Can you extract the lines below word for word, starting at the line that has "order: Poales" and continuing through the last line, with the pictures left out?

--- START EXCERPTED RECORDS ---

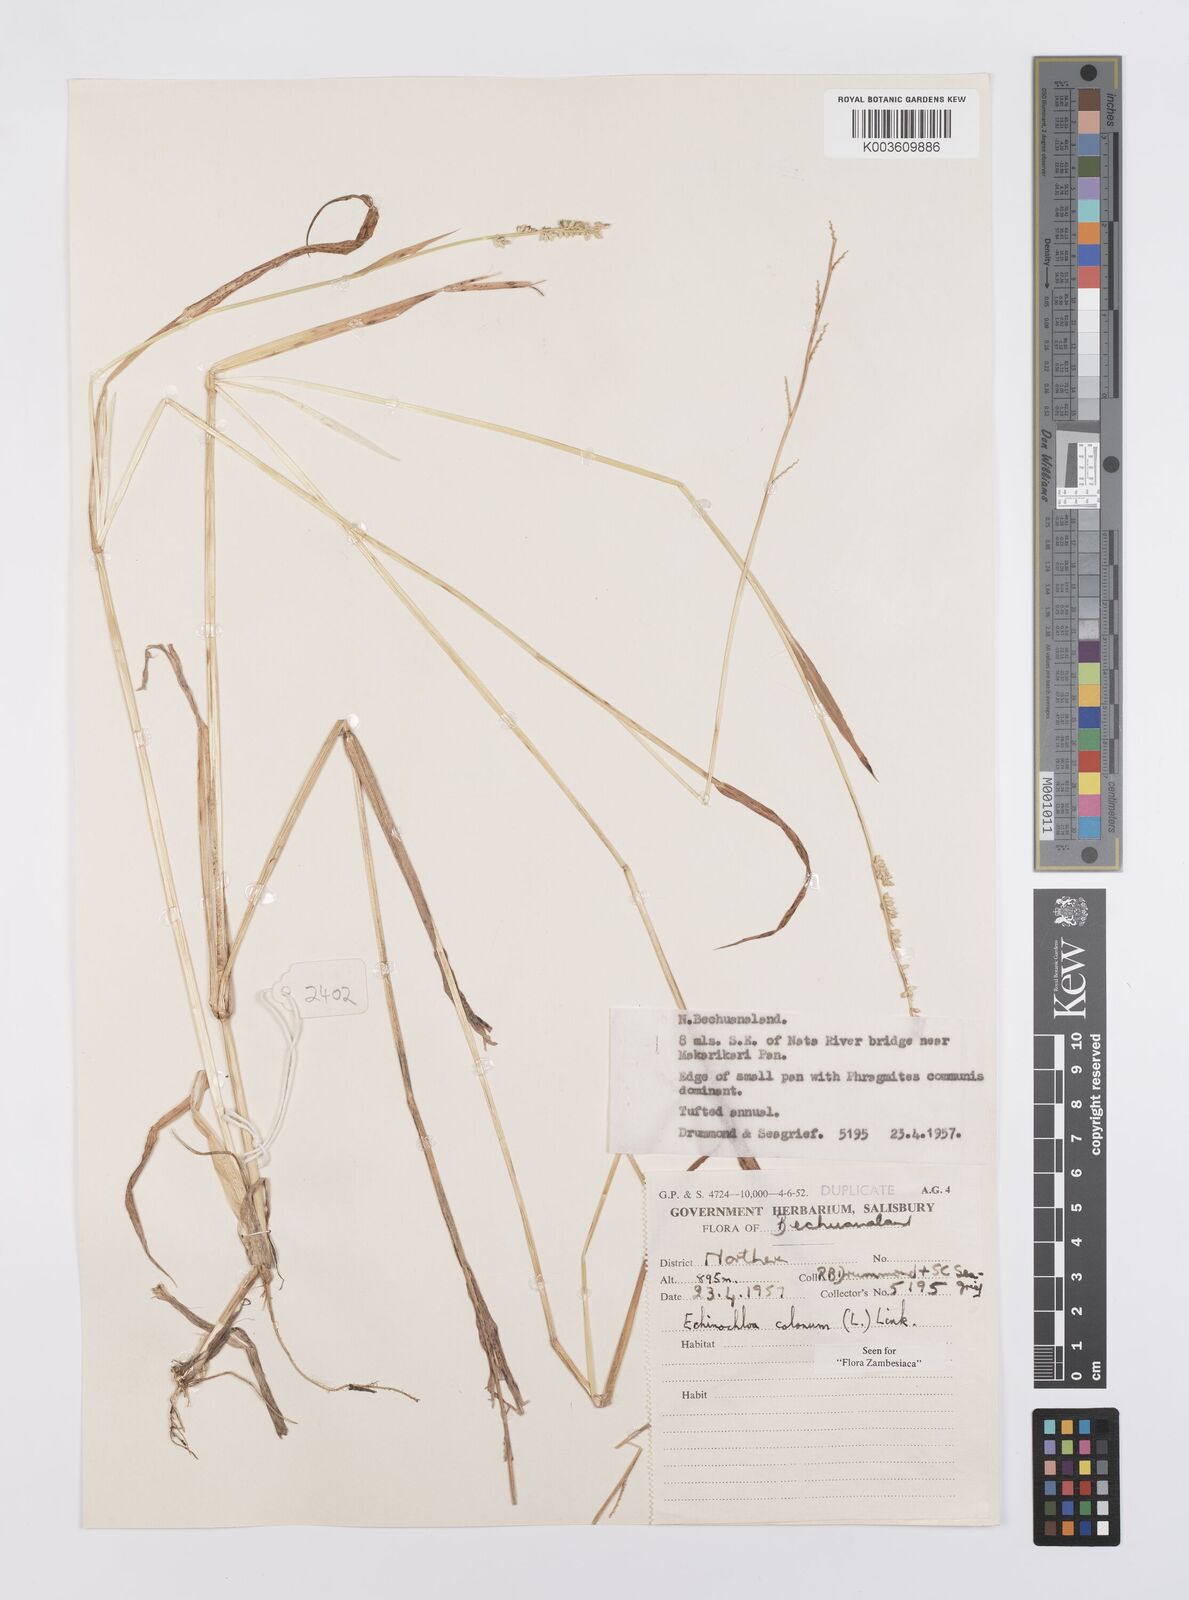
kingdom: Plantae
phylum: Tracheophyta
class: Liliopsida
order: Poales
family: Poaceae
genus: Echinochloa
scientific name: Echinochloa colonum
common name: Jungle rice
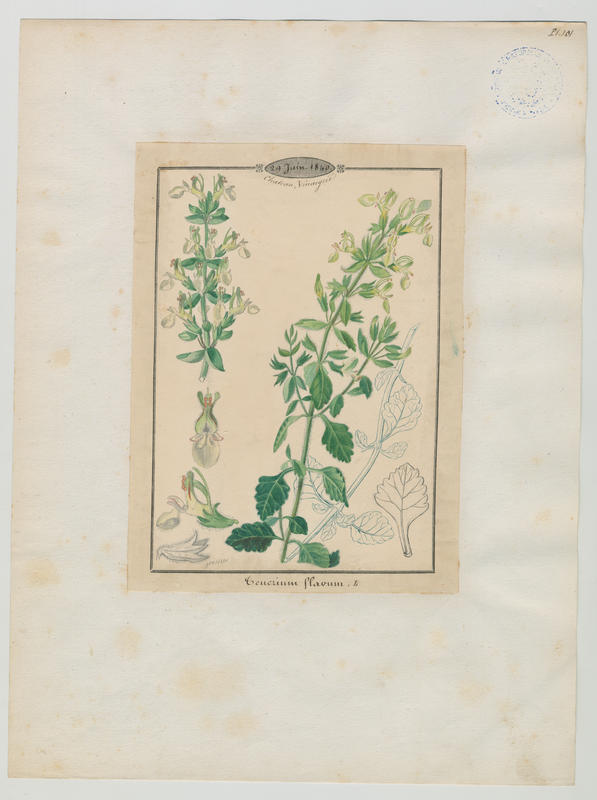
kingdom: Plantae
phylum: Tracheophyta
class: Magnoliopsida
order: Lamiales
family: Lamiaceae
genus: Teucrium
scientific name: Teucrium flavum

--- END EXCERPTED RECORDS ---

» SOLUTION FOR THIS TASK:
order: Poales
family: Poaceae
genus: Echinochloa
scientific name: Echinochloa colonum
common name: Jungle rice
kingdom: Plantae
phylum: Tracheophyta
class: Magnoliopsida
order: Lamiales
family: Lamiaceae
genus: Teucrium
scientific name: Teucrium flavum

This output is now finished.